In recent years, many of these specialized approaches to training language models have been replaced by a more general approach, where a single large model is pre-trained on a large corpus of code and natural language, and then this model is used for a variety of tasks. In order to do this, this approach needs a very simple training objective that is not specific to any particular task. The most common training objective used for this purpose is autoregressive training, where the model is trained to predict the next token in a sequence given the previous tokens.

What will come after transformers?

The broad successes of current-generation LLMs begs the question of how much of the success is due to the architecture itself, and how much is due to the scale of the models. Indeed, while the transformer architecture is undoubtedly powerful (and lends itself very nicely to parallelization on modern hardware like GPUs and TPUs), it is not without its limitations. One particular such limitation that has been discussed heavily in the literature is that self-attention involves $\mathcal{O}(N^2)$ operations to produce a sequence of length $N$. This is in stark contrast to the $\mathcal{O}(N)$ operations required by recurrent networks. In the context of program synthesis, where we would in an ideal world be able to condition on entire codebases, this is a significant limitation.

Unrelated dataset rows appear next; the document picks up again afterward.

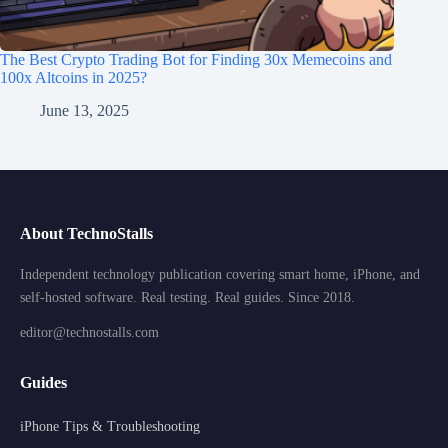
The Best Crypto Trading Bot for Finding 30x Memecoins and
100x Altcoins in 2025?
June 13, 2025
About TechnoStalls
Independent technology publication covering smart home, iPhone, and
self-hosted software. Real testing. Real guides. Since 2018.
editor@technostalls.com
Guides
iPhone Tips & Troubleshooting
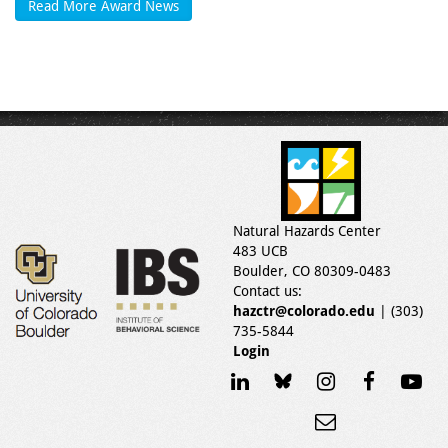
Read More Award News
Natural Hazards Center
483 UCB
Boulder, CO 80309-0483
Contact us:
hazctr@colorado.edu
| (303)
735-5844
Login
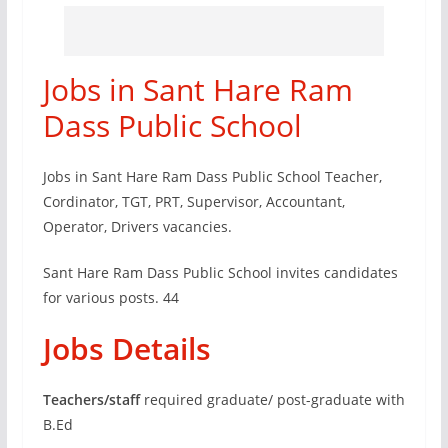
Jobs in Sant Hare Ram
Dass Public School
Jobs in Sant Hare Ram Dass Public School Teacher,
Cordinator, TGT, PRT, Supervisor, Accountant,
Operator, Drivers vacancies.
Sant Hare Ram Dass Public School invites candidates
for various posts. 44
Jobs Details
Teachers/staff
required graduate/ post-graduate with
B.Ed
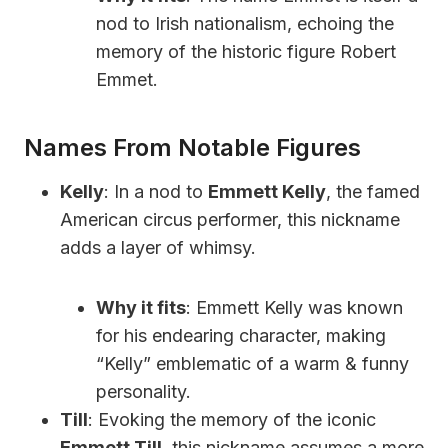
nod to Irish nationalism, echoing the
memory of the historic figure Robert
Emmet.
Names From Notable Figures
Kelly
: In a nod to
Emmett Kelly
, the famed
American circus performer, this nickname
adds a layer of whimsy.
Why it fits
: Emmett Kelly was known
for his endearing character, making
“Kelly” emblematic of a warm & funny
personality.
Till
: Evoking the memory of the iconic
Emmett Till
, this nickname assumes a more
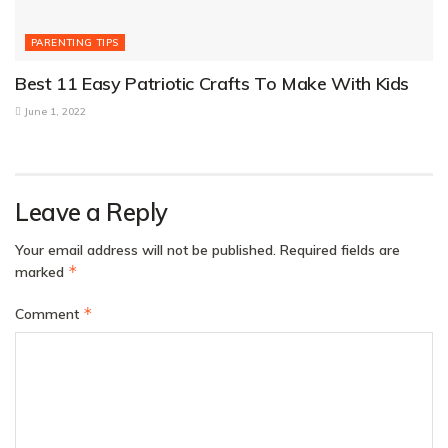
PARENTING TIPS
Best 11 Easy Patriotic Crafts To Make With Kids
June 1, 2022
Leave a Reply
Your email address will not be published.
Required fields are
*
marked
*
Comment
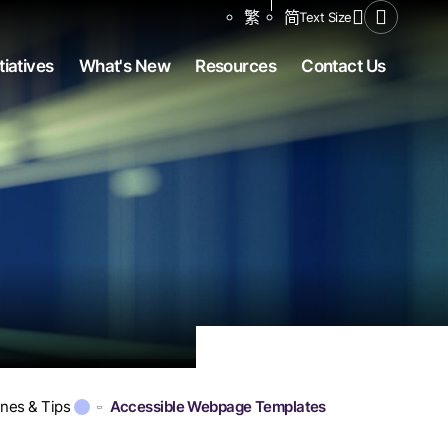
Share to
繁
简
Text Size
Open Se
tiatives
What's New
Resources
Contact Us
ines & Tips
Accessible Webpage Templates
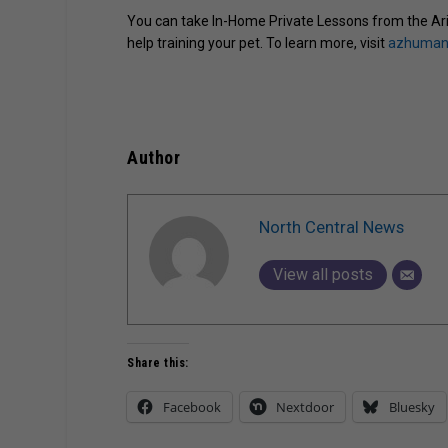
You can take In-Home Private Lessons from the Ari
help training your pet. To learn more, visit
azhumane
Author
North Central News
View all posts
Share this:
Facebook
Nextdoor
Bluesky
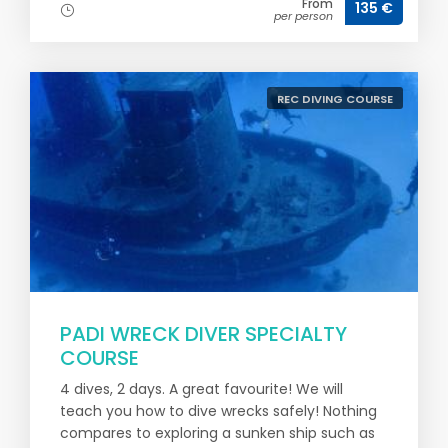
From
135 €
per person
REC DIVING COURSE
PADI WRECK DIVER SPECIALTY
COURSE
4 dives, 2 days. A great favourite! We will
teach you how to dive wrecks safely! Nothing
compares to exploring a sunken ship such as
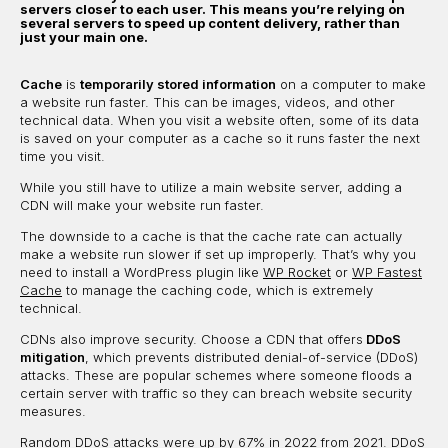
servers closer to each user. This means you’re relying on
several servers to speed up content delivery, rather than
just your main one.
Cache
is
temporarily stored information
on a computer to make
a website run faster. This can be images, videos, and other
technical data. When you visit a website often, some of its data
is saved on your computer as a cache so it runs faster the next
time you visit.
While you still have to utilize a main website server, adding a
CDN will make your website run faster.
The downside to a cache is that the cache rate can actually
make a website run slower if set up improperly. That’s why you
need to install a WordPress plugin like
WP Rocket
or
WP Fastest
Cache
to manage the caching code, which is extremely
technical.
CDNs also improve security. Choose a CDN that offers
DDoS
mitigation
, which prevents distributed denial-of-service (DDoS)
attacks. These are popular schemes where someone floods a
certain server with traffic so they can breach website security
measures.
Random DDoS attacks
were up by 67% in 2022 from 2021. DDoS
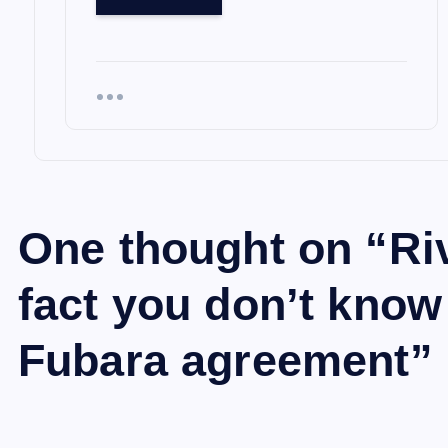
One thought on “
Ri
fact you don’t kno
Fubara agreement
”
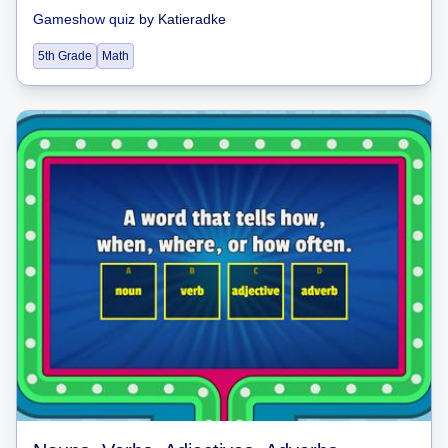
Gameshow quiz
by
Katieradke
5th Grade
Math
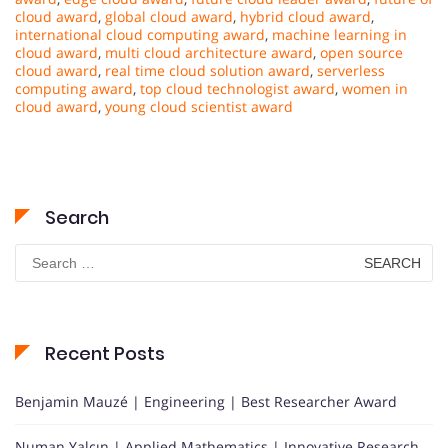
cloud award
,
global cloud award
,
hybrid cloud award
,
international cloud computing award
,
machine learning in
cloud award
,
multi cloud architecture award
,
open source
cloud award
,
real time cloud solution award
,
serverless
computing award
,
top cloud technologist award
,
women in
cloud award
,
young cloud scientist award
Search
Search
for:
Recent Posts
Benjamin Mauzé | Engineering | Best Researcher Award
Numan Yalçın | Applied Mathematics | Innovative Research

The community has come up with several different approaches to address this scaling challenge. Early work linear-transformers considered simply removing the softmax operation from the attention mechanism, yielding: \[ Attention(q, K, V) = W_v \cdot V\cdot W_k \cdot K^{T}\cdot W_q\cdot q \] which, through some clever factorizing of the multiplication, yields a linear-time attention mechanism. Unfortunately, this approach did not appear to work well in practice; the non-linearity introduced by the softmax operation appeared to be critical. However, there has been some success in training commerical-scale models that predominantly use linear attention mechanisms, retaining the softmax only in a few key layers minimax.

Other approaches that the literature has explored include scaling LSTMs to longer sequences on modern hardware xlstm, state-space models such as Mamba mambdamamba2 and modern convolutional models such as Hyena hyena. Unfortunately, discussing these works in detail is beyond the scope of this course; If you are interested in learning more, I recommend checking out a recent overview by Sieber et al. understanding-fsms of how these formalisms compare to one another.

Either way, it is safe to say that the jury is still out on what will come after transformers.